M. sherrisii is a relatively new species (6), closely related to M. simiae. Although most of the rare M. sherrisii infections reported since 2004 (Technical Appendix Table 1) were diagnosed in Europe or the United States, about half of the strains were isolated from patients in Africa. Because M. sherrisii infection probably is further underestimated by being misidentified as M. simiae infection by the commercially available line probe assays, the hypothesis that M. sherrisii infection is not so infrequent in the African setting seems therefore reasonable. In addition, the strategy recommended by World Health Organization and based on use of immunochromatographic tests (7), does not enable NTM identification. A leitmotiv of most M. sherrisii infections reported to date is HIV co-infection, which leads to dissemination of the mycobacterial disease.

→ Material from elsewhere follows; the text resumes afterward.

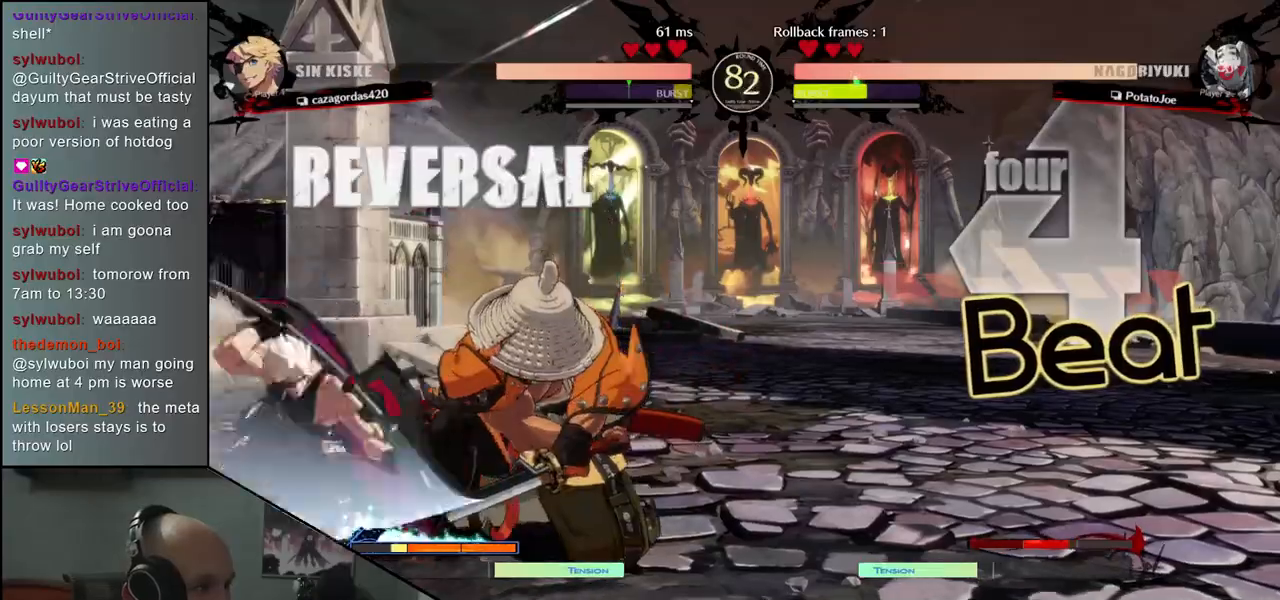
{"buttons": [], "left_stick": "right", "events": [[267, "left_stick", "right"]]}
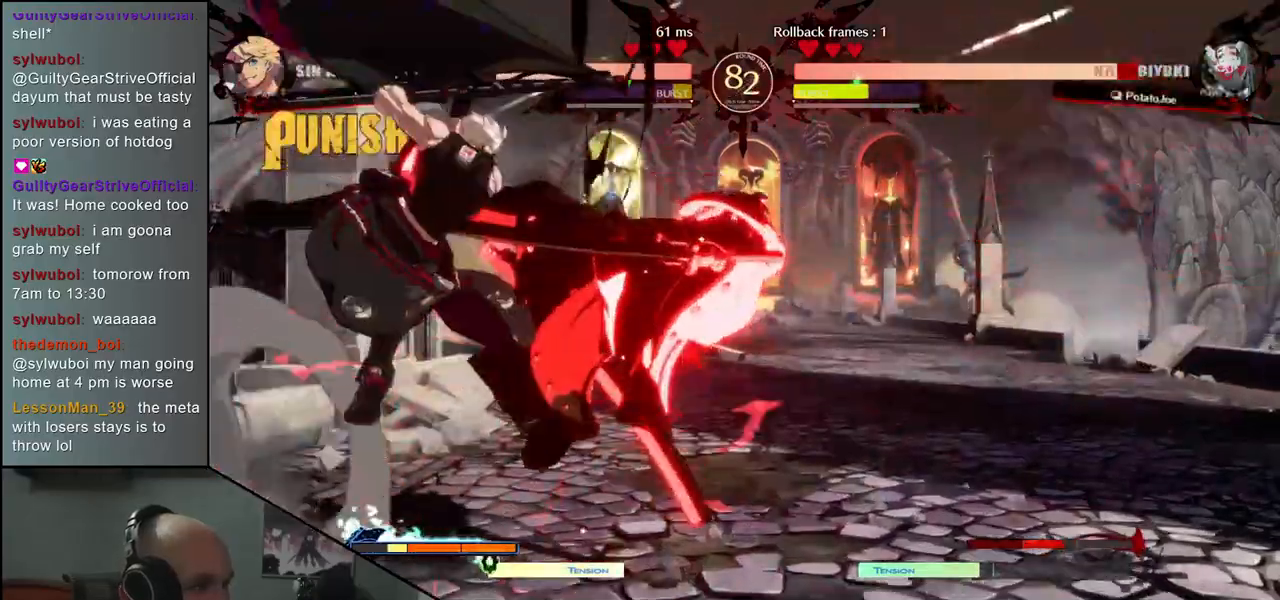
{"buttons": [], "left_stick": "right", "events": []}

This report, although it adds to the record of patients in Africa, does not support the association with HIV infection. Our findings are consistent with the view that the pathogenic potential of M. sherrisii is comparable to that of other well-known NTM species (e.g., MAC) responsible for disease both in HIV-positive and HIV-negative patients. The retrospective determination of the MICs of antimicrobial agents potentially active against slowly growing mycobacteria (Technical Appendix Table 2) confirmed, for the 4 strains of M. sherrisii, the well-known multidrug resistance of the species (8). The therapeutic failure was thus not surprising because clarithromycin was the only drug among those administered during the treatment that had been shown to be active in vitro. This report provides evidence that conducting appropriate microbiological investigations is essential before initiating a treatment with second-line TB drugs (9).